Jakarta, Gesuri.id - Politisi senior PDI Perjuangan Hendrawan Supratikno mengusulkan sistem campuran pada Pemilu Legislatif (Pileg). Sistem campuran dinilai mengakomodir sistem pemilihan proporsional terbuka, dan sekaligus proporsional tertutup.
Hendrawan mengaku lebih condong menerapkan sistem campuran seperti yang diterapkan di Jerman untuk memilih wakil rakyat di parlemen. Yaitu, sistem daerah pemilihan dengan pemenang terbanyak, dan sistem proporsional daftar partai politik.
"Sehingga, setiap pemilih memiliki dua suara; satu untuk kandidat di daerah pemilihan lokal dan satu untuk daftar partai,” kata Hendrawan kepada Rakyat Merdeka, Kamis (7/8/2025).
Baca: Ganjar Miliki Kenangan Tersendiri Akan Sosok Kwik Kian Gie
Menurut Hendrawan, sistem pemilihan campuran (mixed) seperti yang diterapkan di Jerman, merupakan pilihan yang ideal. Wakil-wakil yang duduk di parlemen, kata dia, merupakan gabungan dari preferensi partai dan preferensi pasar.
"Jadi pakai klausul selang seling. Jika hanya dapat satu kursi, maka otomatis nama nomor urut. Yang kedua dipilih suara terbanyak. Begitu seterusnya,” jelasnya.
Perdebatan sistem proporsional tertutup maupun terbuka, kata Hendrawan, sudah tidak produktif lagi. Politisi partai berlambang Banteng ini mengatakan, setiap pendukung sistem pemilihan tersebut memiliki referensi dan pendapat masing-masing.

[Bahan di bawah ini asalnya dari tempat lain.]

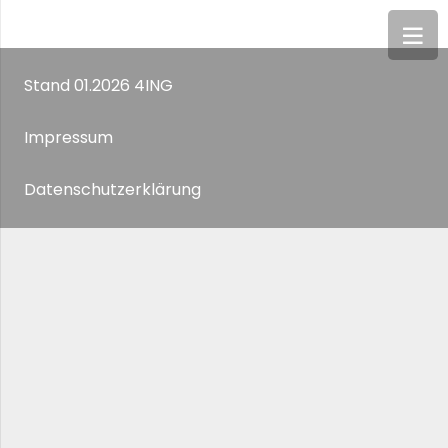
Stand 01.2026 4ING
Impressum
Datenschutzerklärung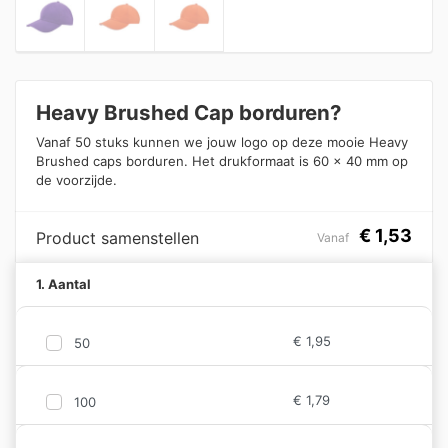
Heavy Brushed Cap borduren?
Vanaf 50 stuks kunnen we jouw logo op deze mooie Heavy
Brushed caps borduren. Het drukformaat is 60 x 40 mm op
de voorzijde.
€
1,53
Product samenstellen
Vanaf
1. Aantal
€
1,95
50
€
1,79
100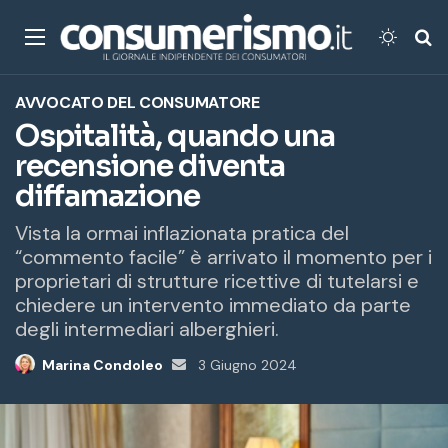
Menu
Cambi
Ce
AVVOCATO DEL CONSUMATORE
Ospitalità, quando una
recensione diventa
diffamazione
Vista la ormai inflazionata pratica del
“commento facile” è arrivato il momento per i
proprietari di strutture ricettive di tutelarsi e
chiedere un intervento immediato da parte
degli intermediari alberghieri.
Marina Condoleo
Invia
3 Giugno 2024
un'email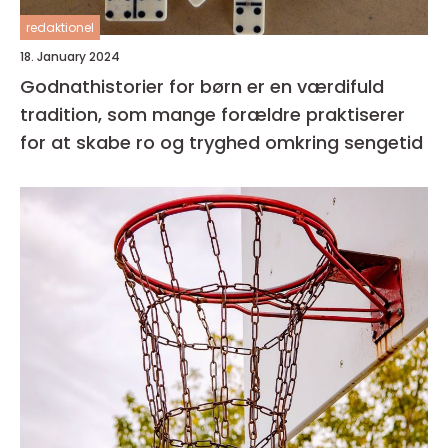
redaktionel
18. January 2024
Godnathistorier for børn er en værdifuld
tradition, som mange forældre praktiserer
for at skabe ro og tryghed omkring sengetid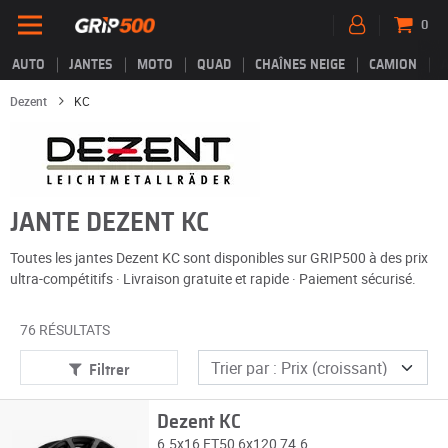
0
AUTO
JANTES
MOTO
QUAD
CHAÎNES NEIGE
CAMION
Dezent
KC
JANTE DEZENT KC
Toutes les jantes Dezent KC sont disponibles sur GRIP500 à des prix
ultra-compétitifs · Livraison gratuite et rapide · Paiement sécurisé.
76 RÉSULTATS
Filtrer
Dezent KC
6.5x16 ET50 6x120 74.6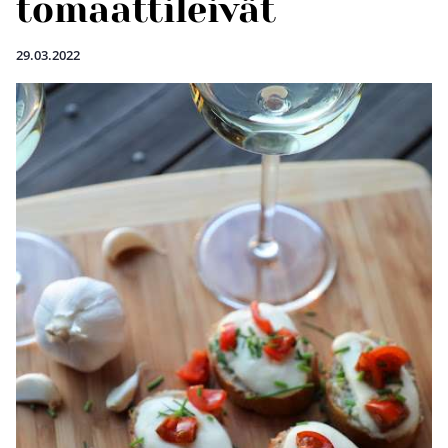
tomaattileivät
29.03.2022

“Yang pro proporsional tertutup, alasannya amanat Undang Undang Dasar (UUD) 1945 yang menyatakan, peserta pemilu lefislatif adalah partai politik,” katanya.
Kemudian, proporsional tertutup juga, kata Hendrawan, dapat mencegah deparpolisasi atau menjauhkan masyarakat dengan parpol akibat caleg lebih fokus berkampanye untuk dirinya sendiri, ketimbang untuk parpol yang mengusungnnya.
Baca: Ganjar Harap Kepemimpinan Gibran Bisa Teruji
“Termasuk, menekan biaya kontestasi politik dan memberi ruang kepada kader yang bermodal cekak untuk berkiprah,” katanya.
Sementara, para pendukung proporsional terbuka mengklaim, pencalonan individu tetap menggunakan wahana partai politik. Sekaligus, kata Hendarawan, menjadi penangkal oligarki kekuasaan partai yang menentukan siapa yang duduk di parlemen.
“Termasuk, ada kekhawatiran, partisipasi pemilih rendah, karena yang bergerak aktif hanya calon-calon potensial saja,” tutup Hendrawan.